● **PROBLEM DETAILS**
Rewrite the listing below, replacing "biggest portion" with "largest share" and leaving everything else unchanged. Omit the pictures from your version.

START RECORDS PROVIDED

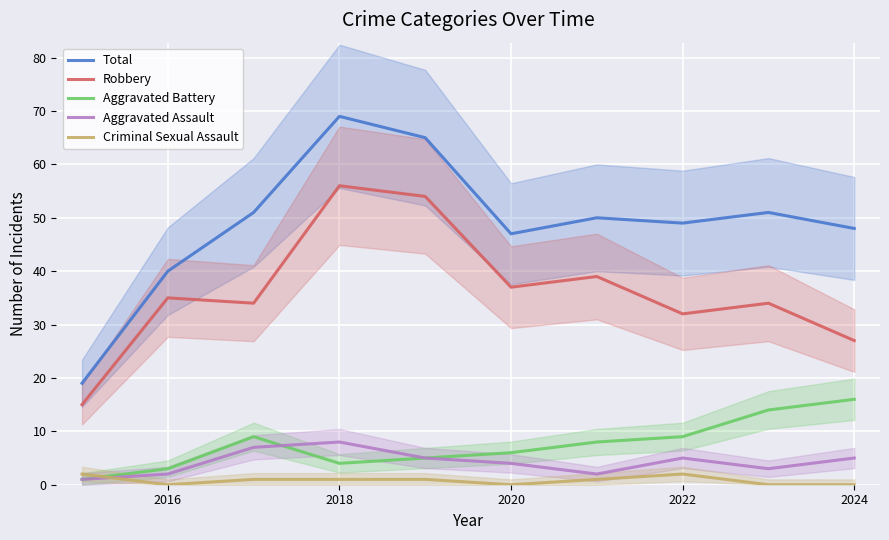

Reading left to right, extract all data points from this chart.

Total: 19	40	51	69	65	47	50	49	51	48
Robbery: 15	35	34	56	54	37	39	32	34	27
Aggravated Battery: 1	3	9	4	5	6	8	9	14	16
Aggravated Assault: 1	2	7	8	5	4	2	5	3	5
Criminal Sexual Assault: 2	0	1	1	1	0	1	2	0	0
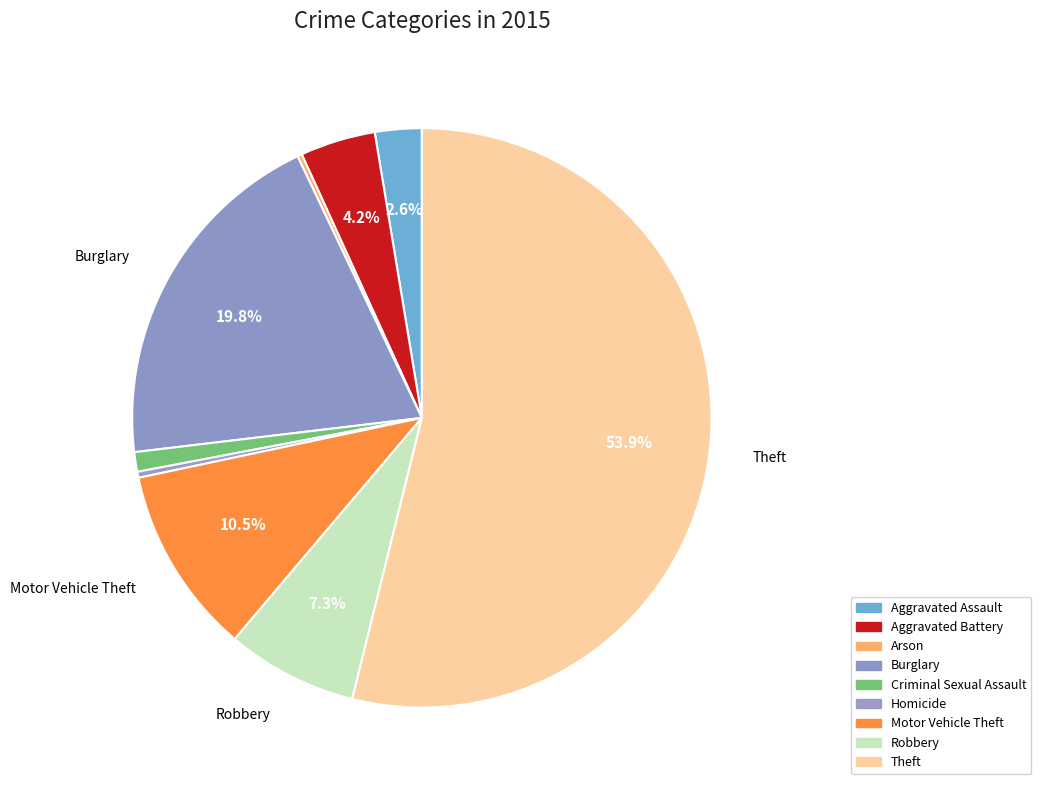

Which category has the biggest portion of the pie?

Theft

END RECORDS PROVIDED

● **RESULT OF THIS EXERCISE**
Reading left to right, extract all data points from this chart.

Total: 19	40	51	69	65	47	50	49	51	48
Robbery: 15	35	34	56	54	37	39	32	34	27
Aggravated Battery: 1	3	9	4	5	6	8	9	14	16
Aggravated Assault: 1	2	7	8	5	4	2	5	3	5
Criminal Sexual Assault: 2	0	1	1	1	0	1	2	0	0

Which category has the largest share of the pie?

Theft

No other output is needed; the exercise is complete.